* Exercise description *
If a line in the records below contains the word "support", return that line.

* Source information *
= Beginning of Section =
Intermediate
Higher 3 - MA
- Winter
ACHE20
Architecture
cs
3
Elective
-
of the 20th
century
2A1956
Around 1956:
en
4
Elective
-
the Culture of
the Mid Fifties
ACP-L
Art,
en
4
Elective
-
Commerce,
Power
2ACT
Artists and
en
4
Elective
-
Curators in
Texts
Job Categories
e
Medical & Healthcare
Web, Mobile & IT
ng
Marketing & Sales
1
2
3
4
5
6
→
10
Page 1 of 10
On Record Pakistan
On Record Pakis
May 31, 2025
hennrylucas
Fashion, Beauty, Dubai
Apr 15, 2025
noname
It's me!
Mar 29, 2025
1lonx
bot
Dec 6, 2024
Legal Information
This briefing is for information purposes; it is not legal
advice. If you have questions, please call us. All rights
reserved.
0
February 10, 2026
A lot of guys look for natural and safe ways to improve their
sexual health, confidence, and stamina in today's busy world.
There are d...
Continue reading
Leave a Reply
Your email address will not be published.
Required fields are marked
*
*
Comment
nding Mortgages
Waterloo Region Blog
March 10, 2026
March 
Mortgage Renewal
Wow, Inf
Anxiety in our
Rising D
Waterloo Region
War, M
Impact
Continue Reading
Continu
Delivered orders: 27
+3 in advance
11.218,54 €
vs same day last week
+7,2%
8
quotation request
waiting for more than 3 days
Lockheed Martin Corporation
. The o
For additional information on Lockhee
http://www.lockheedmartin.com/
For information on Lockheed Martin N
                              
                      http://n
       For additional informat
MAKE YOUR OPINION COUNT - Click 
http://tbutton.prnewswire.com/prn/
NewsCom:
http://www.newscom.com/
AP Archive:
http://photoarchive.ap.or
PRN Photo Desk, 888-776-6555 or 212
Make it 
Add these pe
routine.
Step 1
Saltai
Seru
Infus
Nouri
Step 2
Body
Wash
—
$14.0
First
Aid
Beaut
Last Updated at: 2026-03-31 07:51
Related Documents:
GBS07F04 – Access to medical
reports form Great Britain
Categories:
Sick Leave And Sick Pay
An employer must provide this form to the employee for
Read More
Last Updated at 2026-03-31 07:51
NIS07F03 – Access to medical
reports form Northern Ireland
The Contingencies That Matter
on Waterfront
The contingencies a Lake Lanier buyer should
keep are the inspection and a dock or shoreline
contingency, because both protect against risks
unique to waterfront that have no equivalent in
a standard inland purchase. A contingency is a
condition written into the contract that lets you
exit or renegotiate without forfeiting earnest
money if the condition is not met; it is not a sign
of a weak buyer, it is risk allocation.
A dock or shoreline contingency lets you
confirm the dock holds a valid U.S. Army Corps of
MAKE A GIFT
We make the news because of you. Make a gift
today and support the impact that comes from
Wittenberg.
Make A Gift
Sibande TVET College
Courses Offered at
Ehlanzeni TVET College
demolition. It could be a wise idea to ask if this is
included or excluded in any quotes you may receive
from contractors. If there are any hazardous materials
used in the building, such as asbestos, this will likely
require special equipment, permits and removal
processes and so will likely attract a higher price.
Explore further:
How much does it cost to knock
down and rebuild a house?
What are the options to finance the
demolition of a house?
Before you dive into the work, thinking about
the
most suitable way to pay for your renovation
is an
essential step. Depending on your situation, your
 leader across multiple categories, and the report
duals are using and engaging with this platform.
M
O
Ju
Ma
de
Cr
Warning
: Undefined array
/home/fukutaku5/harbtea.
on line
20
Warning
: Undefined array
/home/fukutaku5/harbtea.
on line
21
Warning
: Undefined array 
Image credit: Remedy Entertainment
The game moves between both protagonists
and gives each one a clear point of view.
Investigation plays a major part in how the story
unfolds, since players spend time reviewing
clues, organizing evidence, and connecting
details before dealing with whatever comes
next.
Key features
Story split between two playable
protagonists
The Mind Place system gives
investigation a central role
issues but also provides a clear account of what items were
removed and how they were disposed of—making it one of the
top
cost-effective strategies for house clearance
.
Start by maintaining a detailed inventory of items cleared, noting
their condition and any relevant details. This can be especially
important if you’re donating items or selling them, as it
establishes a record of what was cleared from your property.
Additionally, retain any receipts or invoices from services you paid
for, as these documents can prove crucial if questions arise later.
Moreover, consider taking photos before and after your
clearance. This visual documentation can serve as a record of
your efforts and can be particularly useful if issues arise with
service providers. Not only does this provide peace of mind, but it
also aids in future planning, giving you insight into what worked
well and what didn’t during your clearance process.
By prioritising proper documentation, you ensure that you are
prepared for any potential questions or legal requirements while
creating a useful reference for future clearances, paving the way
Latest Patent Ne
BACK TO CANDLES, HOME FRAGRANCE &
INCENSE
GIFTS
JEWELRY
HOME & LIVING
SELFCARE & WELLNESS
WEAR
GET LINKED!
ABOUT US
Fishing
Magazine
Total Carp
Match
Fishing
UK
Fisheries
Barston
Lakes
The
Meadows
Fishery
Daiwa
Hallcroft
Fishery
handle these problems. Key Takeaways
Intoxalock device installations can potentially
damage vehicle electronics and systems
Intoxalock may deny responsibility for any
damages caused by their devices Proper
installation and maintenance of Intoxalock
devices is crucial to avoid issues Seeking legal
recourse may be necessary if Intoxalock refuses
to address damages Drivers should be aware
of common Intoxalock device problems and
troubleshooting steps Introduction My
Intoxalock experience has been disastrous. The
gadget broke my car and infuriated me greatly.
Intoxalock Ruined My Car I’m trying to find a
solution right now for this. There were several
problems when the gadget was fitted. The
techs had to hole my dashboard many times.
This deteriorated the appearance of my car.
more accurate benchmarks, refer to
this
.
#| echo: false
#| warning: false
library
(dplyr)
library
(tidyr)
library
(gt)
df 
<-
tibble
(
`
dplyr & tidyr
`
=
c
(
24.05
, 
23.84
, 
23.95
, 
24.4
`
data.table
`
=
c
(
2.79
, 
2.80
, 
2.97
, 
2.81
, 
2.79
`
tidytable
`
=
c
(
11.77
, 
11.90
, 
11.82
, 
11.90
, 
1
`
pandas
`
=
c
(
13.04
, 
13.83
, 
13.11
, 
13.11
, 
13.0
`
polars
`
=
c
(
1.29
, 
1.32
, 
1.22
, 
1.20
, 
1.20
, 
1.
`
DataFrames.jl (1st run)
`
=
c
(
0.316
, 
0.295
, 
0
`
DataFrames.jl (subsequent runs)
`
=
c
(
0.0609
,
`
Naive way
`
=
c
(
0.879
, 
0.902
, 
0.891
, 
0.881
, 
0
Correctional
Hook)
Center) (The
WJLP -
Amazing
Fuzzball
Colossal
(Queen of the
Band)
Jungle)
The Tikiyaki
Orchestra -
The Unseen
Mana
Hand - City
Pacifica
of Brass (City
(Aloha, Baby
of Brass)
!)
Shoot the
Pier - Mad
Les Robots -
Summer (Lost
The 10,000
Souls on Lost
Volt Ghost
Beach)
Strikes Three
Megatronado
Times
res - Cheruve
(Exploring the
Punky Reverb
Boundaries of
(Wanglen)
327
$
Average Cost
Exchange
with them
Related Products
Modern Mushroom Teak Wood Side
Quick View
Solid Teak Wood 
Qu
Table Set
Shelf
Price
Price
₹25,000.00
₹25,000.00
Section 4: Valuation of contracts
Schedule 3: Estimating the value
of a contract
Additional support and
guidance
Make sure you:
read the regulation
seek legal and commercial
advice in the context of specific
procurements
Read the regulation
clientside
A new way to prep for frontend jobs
= End of Section =
* Task output *
today and support the impact that comes from
Additional support and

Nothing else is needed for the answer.